Kubo Formula for Non-Hermitian Systems and Tachyon Optical Conductivity

Linear response theory plays a prominent role in various fields of physics and provides us with extensive information about the thermodynamics and dynamics of quantum and classical systems. Here we develop a general theory for the linear response in non-Hermitian systems with nonunitary dynamics and derive a modified Kubo formula for the generalized susceptibility for an arbitrary (Hermitian and non-Hermitian) system and perturbation. We use this to evaluate the dynamical response of a non-Hermitian, one-dimensional Dirac model with imaginary and real masses, perturbed by a time-dependent electric field. The model has a rich phase diagram, and in particular, features a tachyon phase, where excitations travel faster than an effective speed of light.
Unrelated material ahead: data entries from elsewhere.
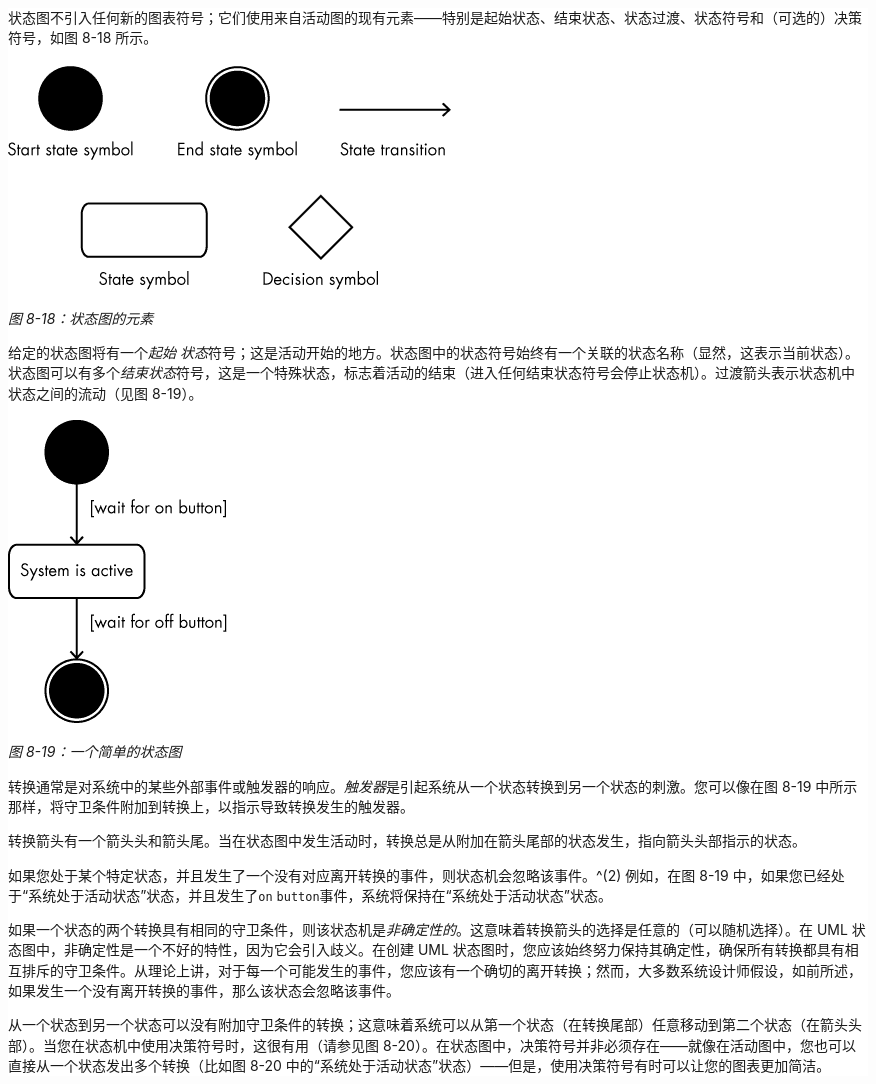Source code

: 状态图不引入任何新的图表符号；它们使用来自活动图的现有元素——特别是起始状态、结束状态、状态过渡、状态符号和（可选的）决策符号，如图 8-18 所示。

![image](img/fig8-18.jpg)

*图 8-18：状态图的元素*

给定的状态图将有一个*起始* *状态*符号；这是活动开始的地方。状态图中的状态符号始终有一个关联的状态名称（显然，这表示当前状态）。状态图可以有多个*结束状态*符号，这是一个特殊状态，标志着活动的结束（进入任何结束状态符号会停止状态机）。过渡箭头表示状态机中状态之间的流动（见图 8-19）。

![image](img/fig8-19.jpg)

*图 8-19：一个简单的状态图*

转换通常是对系统中的某些外部事件或触发器的响应。*触发器*是引起系统从一个状态转换到另一个状态的刺激。您可以像在图 8-19 中所示那样，将守卫条件附加到转换上，以指示导致转换发生的触发器。

转换箭头有一个箭头头和箭头尾。当在状态图中发生活动时，转换总是从附加在箭头尾部的状态发生，指向箭头头部指示的状态。

如果您处于某个特定状态，并且发生了一个没有对应离开转换的事件，则状态机会忽略该事件。^(2) 例如，在图 8-19 中，如果您已经处于“系统处于活动状态”状态，并且发生了`on` `button`事件，系统将保持在“系统处于活动状态”状态。

如果一个状态的两个转换具有相同的守卫条件，则该状态机是*非确定性的*。这意味着转换箭头的选择是任意的（可以随机选择）。在 UML 状态图中，非确定性是一个不好的特性，因为它会引入歧义。在创建 UML 状态图时，您应该始终努力保持其确定性，确保所有转换都具有相互排斥的守卫条件。从理论上讲，对于每一个可能发生的事件，您应该有一个确切的离开转换；然而，大多数系统设计师假设，如前所述，如果发生一个没有离开转换的事件，那么该状态会忽略该事件。

从一个状态到另一个状态可以没有附加守卫条件的转换；这意味着系统可以从第一个状态（在转换尾部）任意移动到第二个状态（在箭头头部）。当您在状态机中使用决策符号时，这很有用（请参见图 8-20）。在状态图中，决策符号并非必须存在——就像在活动图中，您也可以直接从一个状态发出多个转换（比如图 8-20 中的“系统处于活动状态”状态）——但是，使用决策符号有时可以让您的图表更加简洁。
Surprisingly, we find that the dc conductivity of tachyons is finite, and the optical sum rule is exactly satisfied for all masses. Our results highlight the peculiar properties of the Kubo formula for non-Hermitian systems and are applicable for a large variety of settings.

Figure 1

(a) Dispersion relation for the non-Hermitian Hamiltonian (6) with (green) parabolic spectrum of gapped Dirac Hamiltonians at $|\mathrm{\Delta }|>m{c}^2$, (red) hyperbolic tachyon dispersion for $|\mathrm{\Delta }|<m{c}^2$, and (black) linear Dirac spectrum at $|\mathrm{\Delta }|=m{c}^2$. The dispersion is imaginary (dashed-dotted line) only in the tachyon phase for $p^2{c}^2<m^2{c}^4-{\mathrm{\Delta }}^2$. The wiggly lines denote resonant optical transitions under the applied electric field. (b) The real part of the conductivity ${\sigma }^{\prime }(\omega )$ as a function of frequency for several values of the ratio $\mathrm{\Delta }/m{c}^2$ in the case of (green) parabolic, (black) linear, or (red) hyperbolic (tachyon) dispersion. (Inset) Tachyon dc conductivity as a function of $\mathrm{\Delta }/m{c}^2$.